TikTok suspended service this weekend ahead of a Sunday deadline that required ByteDance, the app’s Chinese owner, to sell the video app in order to avoid a ban on app stores allowing downloads.

“I’m asking companies not to let TikTok stay dark!,” Trump said on his Truth Social platform on Sunday.

“I will issue an executive order on Monday to extend the period of time before the law’s prohibitions take effect, so that we can make a deal to protect our national security,” the president-elect said.

Trump added that his order would ensure that companies that helped TikTok stay in service would face “no liability”.

Earlier on Sunday, Mike Waltz, a Florida lawmaker who will become national security adviser when Trump is inaugurated on Monday, told CNN the president-elect would consider allowing continued Chinese ownership but with “firewalls” to ensure the app’s data was “protected here on US soil”.

Trump said in his Truth Social post that he would like the US “to have a 50% ownership position in a joint venture”.

“By doing this, we save TikTok, keep it in good hands and allow it to say [sic] up,” Trump said. “Without U.S. approval, there is no TikTok. With our approval, it is worth hundreds of billions of dollars — maybe trillions.”

Stored entries:

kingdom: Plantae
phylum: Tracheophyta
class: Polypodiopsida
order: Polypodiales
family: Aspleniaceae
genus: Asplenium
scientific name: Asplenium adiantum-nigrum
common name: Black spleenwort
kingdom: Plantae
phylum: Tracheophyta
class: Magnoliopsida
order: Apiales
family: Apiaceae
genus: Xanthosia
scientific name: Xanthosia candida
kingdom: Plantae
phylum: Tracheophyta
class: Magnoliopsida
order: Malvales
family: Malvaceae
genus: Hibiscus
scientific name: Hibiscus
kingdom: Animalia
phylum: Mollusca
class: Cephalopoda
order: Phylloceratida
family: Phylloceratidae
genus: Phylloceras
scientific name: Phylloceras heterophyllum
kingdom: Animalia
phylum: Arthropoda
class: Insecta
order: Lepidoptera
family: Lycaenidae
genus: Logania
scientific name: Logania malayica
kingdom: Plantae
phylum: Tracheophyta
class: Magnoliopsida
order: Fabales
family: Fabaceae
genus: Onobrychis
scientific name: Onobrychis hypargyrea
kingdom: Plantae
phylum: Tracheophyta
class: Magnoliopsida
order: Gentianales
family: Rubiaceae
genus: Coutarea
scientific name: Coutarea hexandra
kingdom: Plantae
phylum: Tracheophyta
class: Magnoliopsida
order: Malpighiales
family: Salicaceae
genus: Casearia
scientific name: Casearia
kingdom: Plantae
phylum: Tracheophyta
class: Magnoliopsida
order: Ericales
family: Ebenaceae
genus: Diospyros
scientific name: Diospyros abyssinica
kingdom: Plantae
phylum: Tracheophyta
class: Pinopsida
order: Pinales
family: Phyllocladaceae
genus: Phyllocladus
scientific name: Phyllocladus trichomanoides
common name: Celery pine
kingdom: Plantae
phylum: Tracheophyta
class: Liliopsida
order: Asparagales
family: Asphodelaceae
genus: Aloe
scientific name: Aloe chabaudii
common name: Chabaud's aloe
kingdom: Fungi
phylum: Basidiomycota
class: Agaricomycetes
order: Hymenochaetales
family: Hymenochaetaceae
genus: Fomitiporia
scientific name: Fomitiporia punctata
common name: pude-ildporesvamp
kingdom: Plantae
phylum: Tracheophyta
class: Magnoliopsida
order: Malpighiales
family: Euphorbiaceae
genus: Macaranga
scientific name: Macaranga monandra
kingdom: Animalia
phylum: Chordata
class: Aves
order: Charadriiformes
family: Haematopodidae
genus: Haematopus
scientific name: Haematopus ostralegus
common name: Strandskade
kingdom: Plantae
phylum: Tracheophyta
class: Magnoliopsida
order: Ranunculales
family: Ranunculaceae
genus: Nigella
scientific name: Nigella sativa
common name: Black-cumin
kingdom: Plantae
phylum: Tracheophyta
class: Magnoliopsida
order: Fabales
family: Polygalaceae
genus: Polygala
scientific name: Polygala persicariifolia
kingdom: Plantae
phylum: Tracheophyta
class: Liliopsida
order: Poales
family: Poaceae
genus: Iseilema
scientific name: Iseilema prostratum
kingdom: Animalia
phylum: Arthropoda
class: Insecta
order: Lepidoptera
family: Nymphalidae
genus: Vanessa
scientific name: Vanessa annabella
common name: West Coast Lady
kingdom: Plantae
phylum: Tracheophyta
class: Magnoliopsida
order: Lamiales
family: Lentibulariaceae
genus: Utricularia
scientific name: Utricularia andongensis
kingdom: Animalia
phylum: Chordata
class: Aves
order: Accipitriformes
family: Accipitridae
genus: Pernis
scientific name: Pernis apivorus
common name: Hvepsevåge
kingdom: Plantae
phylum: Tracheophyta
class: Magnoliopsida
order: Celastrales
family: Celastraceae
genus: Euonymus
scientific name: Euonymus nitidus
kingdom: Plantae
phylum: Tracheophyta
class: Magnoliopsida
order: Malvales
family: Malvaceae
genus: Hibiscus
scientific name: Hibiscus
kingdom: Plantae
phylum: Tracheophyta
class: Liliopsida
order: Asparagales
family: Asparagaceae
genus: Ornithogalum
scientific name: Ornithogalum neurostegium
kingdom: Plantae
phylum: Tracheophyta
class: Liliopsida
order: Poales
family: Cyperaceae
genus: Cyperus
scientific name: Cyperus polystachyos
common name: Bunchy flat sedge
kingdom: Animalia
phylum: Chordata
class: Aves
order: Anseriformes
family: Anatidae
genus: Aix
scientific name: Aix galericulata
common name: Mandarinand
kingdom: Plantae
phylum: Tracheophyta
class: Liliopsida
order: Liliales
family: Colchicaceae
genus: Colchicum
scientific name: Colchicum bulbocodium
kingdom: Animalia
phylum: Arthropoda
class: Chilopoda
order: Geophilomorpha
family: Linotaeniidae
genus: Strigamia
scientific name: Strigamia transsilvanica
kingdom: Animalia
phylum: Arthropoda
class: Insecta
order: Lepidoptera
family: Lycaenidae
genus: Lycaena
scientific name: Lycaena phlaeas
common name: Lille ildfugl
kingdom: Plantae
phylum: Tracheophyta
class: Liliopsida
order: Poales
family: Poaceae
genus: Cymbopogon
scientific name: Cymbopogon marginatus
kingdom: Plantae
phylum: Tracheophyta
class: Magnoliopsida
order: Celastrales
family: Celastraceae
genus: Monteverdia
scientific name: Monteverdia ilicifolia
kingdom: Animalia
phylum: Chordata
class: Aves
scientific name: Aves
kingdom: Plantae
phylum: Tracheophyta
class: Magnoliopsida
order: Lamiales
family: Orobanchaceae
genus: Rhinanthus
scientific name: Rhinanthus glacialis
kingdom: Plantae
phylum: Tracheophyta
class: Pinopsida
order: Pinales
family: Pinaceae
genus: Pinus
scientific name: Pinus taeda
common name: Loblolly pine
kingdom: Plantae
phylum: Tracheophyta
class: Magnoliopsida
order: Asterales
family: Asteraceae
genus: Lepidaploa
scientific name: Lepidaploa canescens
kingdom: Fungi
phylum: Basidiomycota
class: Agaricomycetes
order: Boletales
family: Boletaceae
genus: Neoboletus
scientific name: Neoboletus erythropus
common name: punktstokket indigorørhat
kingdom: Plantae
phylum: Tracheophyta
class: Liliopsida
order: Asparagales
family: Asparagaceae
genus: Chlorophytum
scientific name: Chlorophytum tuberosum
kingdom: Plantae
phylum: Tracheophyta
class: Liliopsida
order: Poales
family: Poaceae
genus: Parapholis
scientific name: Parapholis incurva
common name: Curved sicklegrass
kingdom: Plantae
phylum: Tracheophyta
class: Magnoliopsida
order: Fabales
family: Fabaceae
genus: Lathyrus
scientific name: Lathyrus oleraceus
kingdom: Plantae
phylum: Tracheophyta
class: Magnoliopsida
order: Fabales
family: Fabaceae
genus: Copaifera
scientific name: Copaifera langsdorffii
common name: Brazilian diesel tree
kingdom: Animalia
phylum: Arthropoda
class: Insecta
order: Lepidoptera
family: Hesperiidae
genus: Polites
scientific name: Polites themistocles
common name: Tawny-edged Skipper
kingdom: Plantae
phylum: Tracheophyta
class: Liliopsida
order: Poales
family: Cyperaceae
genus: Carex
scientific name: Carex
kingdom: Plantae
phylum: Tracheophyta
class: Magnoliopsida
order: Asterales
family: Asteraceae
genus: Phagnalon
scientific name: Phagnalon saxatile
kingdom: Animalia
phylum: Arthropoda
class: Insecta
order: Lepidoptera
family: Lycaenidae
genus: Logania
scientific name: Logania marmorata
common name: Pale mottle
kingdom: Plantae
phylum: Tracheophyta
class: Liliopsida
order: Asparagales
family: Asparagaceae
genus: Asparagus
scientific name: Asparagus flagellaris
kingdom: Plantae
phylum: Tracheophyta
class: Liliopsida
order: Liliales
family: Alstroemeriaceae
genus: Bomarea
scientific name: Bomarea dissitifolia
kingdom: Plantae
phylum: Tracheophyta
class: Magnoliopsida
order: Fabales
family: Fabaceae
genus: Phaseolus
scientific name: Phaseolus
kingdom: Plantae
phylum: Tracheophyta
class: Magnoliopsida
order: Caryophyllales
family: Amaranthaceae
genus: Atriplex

* **Task statement**
In the TikTok article, what ownership share did Trump say he wanted the US to hold in a joint venture?

* **The completed task**
A 50% ownership position.